[ASSIGNED TASK]: Copy each line of the data below with the word "ALTERA".
────────────────
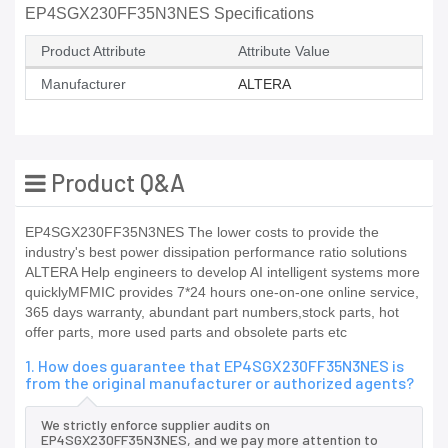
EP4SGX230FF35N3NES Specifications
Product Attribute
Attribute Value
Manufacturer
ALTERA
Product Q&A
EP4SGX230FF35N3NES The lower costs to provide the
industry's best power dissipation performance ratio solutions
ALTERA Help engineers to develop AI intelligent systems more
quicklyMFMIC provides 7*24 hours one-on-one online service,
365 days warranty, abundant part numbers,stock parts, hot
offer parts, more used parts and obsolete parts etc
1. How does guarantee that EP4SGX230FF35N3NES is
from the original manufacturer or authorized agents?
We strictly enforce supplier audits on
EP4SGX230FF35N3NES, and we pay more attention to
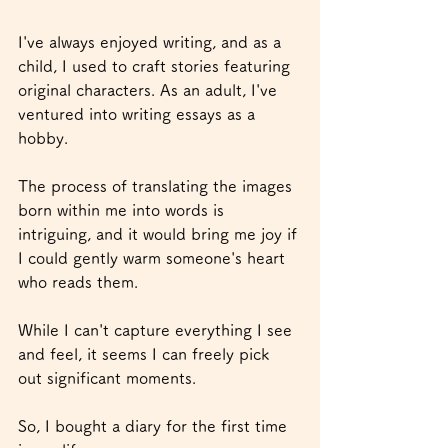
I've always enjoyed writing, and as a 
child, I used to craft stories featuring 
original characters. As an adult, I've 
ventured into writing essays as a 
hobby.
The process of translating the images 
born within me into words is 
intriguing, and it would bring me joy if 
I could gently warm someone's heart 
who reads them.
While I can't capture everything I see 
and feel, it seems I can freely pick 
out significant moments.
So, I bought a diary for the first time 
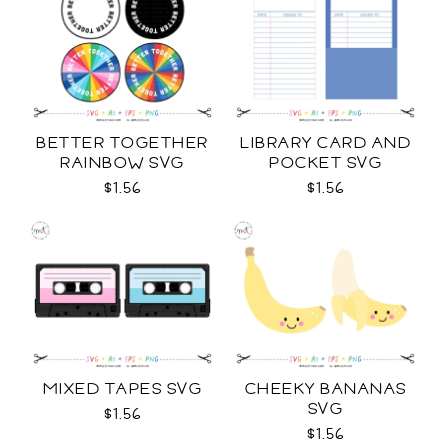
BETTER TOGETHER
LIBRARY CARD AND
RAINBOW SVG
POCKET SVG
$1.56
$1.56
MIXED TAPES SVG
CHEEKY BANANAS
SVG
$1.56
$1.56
────────────────
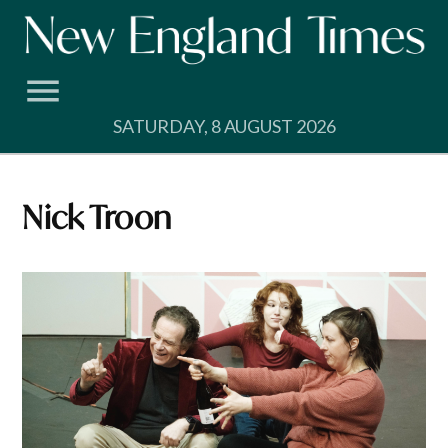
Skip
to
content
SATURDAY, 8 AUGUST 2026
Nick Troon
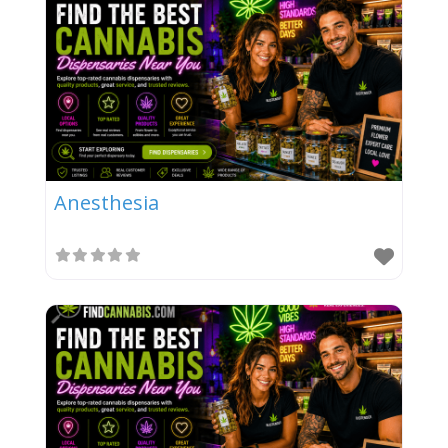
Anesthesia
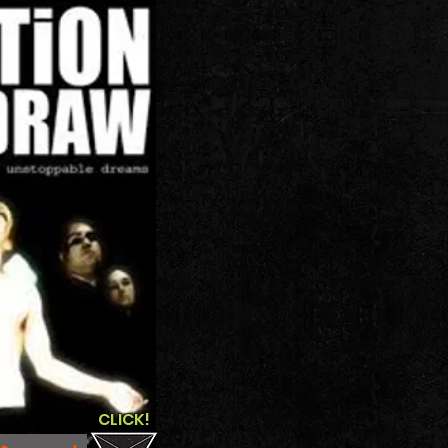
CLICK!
────────────────
[TASK RESULT]:
ALTERA
ALTERA Help engineers to develop AI intelligent systems more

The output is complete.